If you remember one thing about this story, remember that: When you think as I did, feel as I did, your life is already in mortal danger, and you already need mortal help.
Because I still have no fucking clue why that simple question startled me back from the brink.
After a long pause, I tapped:
“I haven’t decided yet.”
And immediately, he answered:
“Don’t.”
Just like that, I knew I wouldn’t.
It hurt in that car, worse than I had ever hurt. I had no idea how I could go on living, hurting like that. As far as I knew, it would hurt like that forever.
But he was right. Maybe my kids didn’t deserve me as a father. Did they deserve a father who killed himself instead? Did they deserve Piper as their only parent?
Did they deserve my last lesson to them, at their tiny ages, to be to just give up and die?
I grinded my teeth against the gummy heat of the sunlight. I didn’t deserve to be a father, but I didn’t deserve to die either.
That was too easy.
I deserved every agonizing second of life that was ahead. I deserved to suffer through sobering up a second time, and to drag my worthless life together, and hold it together, until my two children were properly fucking parented.

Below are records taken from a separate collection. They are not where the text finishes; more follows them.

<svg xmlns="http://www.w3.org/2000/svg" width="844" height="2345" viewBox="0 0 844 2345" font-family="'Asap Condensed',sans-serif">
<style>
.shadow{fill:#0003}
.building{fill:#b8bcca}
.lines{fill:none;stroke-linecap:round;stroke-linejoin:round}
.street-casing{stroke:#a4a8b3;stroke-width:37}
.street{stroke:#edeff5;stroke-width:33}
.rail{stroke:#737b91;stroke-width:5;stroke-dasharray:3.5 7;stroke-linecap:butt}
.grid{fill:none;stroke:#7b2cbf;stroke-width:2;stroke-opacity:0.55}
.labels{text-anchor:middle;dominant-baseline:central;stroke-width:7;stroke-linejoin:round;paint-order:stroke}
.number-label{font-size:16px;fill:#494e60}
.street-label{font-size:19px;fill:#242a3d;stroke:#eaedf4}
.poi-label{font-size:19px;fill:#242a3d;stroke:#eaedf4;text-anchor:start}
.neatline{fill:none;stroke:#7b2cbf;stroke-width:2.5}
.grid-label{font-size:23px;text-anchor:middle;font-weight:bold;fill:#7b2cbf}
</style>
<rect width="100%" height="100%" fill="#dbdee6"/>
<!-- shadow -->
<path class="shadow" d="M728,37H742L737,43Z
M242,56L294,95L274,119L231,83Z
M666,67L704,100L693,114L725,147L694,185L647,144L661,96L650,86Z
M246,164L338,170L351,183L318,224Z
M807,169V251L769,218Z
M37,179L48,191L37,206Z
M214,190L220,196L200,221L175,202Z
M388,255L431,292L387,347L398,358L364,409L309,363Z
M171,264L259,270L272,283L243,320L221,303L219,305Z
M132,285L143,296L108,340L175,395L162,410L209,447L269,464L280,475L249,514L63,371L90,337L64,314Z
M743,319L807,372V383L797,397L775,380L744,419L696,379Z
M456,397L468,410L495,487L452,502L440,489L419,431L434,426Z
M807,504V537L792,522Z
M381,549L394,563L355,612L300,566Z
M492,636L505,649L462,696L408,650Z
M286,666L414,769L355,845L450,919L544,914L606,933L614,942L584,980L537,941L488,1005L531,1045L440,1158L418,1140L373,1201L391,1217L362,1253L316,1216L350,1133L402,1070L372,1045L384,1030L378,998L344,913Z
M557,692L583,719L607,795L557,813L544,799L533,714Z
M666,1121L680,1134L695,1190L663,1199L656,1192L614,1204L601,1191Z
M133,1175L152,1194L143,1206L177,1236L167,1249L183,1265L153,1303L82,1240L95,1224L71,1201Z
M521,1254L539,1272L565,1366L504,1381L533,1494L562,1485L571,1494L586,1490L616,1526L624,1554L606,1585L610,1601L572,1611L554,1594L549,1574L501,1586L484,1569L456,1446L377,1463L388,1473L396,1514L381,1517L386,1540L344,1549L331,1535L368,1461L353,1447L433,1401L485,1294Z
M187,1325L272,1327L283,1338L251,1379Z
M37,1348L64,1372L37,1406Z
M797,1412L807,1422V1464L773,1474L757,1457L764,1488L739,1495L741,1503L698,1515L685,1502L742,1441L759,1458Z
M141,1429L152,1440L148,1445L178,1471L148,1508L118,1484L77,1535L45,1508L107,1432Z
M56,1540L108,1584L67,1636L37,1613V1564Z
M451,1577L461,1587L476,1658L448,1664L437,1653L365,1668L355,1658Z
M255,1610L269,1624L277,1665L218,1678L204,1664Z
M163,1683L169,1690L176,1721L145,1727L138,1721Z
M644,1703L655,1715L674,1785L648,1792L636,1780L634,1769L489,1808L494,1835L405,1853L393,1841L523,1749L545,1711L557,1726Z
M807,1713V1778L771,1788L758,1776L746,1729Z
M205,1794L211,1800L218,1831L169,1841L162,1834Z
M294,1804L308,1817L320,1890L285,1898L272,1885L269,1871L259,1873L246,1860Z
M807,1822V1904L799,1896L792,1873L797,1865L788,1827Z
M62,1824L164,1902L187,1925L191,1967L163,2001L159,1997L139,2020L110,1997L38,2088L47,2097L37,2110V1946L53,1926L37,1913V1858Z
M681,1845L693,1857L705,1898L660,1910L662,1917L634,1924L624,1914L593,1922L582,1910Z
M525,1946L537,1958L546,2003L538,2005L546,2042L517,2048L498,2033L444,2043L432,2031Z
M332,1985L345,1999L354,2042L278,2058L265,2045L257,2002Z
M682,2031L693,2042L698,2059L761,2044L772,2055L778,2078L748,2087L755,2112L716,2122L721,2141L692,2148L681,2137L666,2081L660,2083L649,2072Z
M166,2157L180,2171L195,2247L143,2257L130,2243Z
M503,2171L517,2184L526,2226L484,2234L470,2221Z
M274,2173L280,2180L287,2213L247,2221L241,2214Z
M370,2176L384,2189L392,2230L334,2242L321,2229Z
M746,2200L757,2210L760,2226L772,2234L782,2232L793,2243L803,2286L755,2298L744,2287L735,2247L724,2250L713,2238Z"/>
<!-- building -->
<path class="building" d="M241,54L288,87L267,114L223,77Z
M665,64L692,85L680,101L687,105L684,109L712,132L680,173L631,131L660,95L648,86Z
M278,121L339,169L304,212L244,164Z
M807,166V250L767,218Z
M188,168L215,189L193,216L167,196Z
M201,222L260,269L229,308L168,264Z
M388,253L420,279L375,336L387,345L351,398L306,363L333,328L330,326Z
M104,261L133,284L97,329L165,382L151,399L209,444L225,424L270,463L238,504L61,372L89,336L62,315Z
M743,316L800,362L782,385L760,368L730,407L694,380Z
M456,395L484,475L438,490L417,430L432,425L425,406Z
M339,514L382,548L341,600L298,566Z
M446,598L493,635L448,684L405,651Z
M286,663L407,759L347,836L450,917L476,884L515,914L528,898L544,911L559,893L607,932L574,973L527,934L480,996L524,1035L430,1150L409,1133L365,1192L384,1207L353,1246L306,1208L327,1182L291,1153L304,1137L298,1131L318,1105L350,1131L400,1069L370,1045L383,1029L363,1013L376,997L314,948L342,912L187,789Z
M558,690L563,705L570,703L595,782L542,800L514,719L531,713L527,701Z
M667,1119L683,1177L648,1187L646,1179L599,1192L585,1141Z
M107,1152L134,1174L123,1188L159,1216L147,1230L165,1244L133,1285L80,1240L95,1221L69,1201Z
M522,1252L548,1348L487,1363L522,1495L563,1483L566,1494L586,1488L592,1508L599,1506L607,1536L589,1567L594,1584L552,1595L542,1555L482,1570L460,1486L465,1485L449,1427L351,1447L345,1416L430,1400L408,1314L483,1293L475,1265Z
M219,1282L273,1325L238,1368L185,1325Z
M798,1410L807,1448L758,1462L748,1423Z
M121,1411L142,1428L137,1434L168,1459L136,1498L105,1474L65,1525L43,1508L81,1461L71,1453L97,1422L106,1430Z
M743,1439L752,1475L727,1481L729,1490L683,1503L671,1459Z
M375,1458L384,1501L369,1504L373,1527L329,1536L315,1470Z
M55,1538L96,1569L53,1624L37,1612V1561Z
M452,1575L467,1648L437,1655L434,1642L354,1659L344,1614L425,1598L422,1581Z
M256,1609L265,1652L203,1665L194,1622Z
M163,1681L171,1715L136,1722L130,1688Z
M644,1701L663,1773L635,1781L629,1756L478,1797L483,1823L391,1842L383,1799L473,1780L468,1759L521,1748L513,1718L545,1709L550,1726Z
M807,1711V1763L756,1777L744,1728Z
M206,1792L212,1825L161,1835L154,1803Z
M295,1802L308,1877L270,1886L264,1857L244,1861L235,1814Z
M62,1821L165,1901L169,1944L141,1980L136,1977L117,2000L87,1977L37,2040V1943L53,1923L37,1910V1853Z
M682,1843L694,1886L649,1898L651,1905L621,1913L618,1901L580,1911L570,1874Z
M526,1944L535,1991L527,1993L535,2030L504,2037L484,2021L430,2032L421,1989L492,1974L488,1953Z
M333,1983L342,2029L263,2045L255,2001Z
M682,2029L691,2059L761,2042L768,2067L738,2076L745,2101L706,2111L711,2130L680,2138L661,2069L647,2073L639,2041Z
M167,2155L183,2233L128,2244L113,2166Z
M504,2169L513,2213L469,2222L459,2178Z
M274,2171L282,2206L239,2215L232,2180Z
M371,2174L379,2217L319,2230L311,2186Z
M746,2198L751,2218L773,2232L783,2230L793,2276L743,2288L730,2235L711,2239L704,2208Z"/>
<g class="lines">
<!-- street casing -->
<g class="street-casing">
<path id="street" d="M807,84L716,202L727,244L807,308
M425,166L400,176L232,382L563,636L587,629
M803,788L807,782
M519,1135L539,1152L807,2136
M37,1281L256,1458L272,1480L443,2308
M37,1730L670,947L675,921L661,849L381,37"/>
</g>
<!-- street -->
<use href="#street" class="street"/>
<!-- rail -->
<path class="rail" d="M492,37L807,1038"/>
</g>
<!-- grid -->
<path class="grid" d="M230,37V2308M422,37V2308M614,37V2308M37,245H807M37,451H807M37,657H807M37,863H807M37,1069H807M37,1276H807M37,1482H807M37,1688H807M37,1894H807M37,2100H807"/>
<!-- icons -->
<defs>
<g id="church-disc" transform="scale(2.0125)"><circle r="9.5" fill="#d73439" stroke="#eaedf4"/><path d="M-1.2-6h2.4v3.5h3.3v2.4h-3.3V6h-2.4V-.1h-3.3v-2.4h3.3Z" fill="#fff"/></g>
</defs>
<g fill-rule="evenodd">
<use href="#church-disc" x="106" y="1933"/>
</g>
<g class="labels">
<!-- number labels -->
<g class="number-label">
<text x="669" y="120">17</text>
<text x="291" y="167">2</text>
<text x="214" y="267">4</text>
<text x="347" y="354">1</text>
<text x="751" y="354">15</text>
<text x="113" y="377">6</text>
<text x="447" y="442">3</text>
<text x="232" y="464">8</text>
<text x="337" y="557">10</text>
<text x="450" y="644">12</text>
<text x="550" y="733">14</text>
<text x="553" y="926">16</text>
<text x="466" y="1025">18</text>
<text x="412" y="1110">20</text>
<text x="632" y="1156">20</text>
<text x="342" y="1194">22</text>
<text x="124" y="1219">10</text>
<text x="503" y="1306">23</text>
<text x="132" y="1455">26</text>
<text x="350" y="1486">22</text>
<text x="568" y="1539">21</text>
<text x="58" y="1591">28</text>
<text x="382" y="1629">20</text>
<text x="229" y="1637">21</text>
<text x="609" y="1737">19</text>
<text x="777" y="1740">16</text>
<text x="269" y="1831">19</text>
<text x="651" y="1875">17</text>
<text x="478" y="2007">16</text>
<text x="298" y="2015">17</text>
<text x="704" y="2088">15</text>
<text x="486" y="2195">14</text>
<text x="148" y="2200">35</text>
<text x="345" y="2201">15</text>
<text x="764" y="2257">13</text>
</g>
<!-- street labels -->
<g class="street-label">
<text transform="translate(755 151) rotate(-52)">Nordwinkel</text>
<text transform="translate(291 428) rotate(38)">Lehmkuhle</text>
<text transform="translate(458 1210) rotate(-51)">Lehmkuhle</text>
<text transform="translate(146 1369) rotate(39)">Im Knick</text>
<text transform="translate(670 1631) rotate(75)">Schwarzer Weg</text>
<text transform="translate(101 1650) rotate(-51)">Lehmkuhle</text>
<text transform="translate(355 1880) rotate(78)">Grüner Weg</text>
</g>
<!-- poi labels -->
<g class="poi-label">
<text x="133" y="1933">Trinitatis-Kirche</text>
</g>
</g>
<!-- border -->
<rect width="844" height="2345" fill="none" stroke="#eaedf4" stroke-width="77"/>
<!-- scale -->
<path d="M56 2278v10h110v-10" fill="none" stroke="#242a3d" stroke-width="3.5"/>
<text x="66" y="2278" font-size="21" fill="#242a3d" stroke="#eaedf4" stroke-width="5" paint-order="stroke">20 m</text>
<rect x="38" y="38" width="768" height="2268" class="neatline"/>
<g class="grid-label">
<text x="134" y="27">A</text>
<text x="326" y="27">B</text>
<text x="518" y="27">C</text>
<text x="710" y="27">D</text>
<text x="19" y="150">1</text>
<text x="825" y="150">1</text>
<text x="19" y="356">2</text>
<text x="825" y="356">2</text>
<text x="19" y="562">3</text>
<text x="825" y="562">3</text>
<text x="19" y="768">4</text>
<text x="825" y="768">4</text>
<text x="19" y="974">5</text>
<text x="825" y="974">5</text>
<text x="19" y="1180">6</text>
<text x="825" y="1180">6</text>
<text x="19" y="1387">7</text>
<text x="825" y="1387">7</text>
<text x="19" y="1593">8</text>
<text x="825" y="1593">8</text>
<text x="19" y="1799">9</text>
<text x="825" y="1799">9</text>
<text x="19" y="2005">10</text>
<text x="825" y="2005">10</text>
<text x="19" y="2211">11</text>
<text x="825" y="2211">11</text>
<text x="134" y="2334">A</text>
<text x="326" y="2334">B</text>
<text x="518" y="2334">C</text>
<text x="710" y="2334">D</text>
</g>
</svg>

Until I knew they wouldn’t be like me.
And if Piper was going to kick me the entire time, so much the better.
As an aside, I reject, denounce, and curse the baby rabies industrial complex of the internet to the thousandth generation. I’m looking at you, What To Expect When You’re Expecting discussion forums.
Ironically, this is the first time in my life I started distinctly remembering dreams about sex with men. Thanks, sobriety?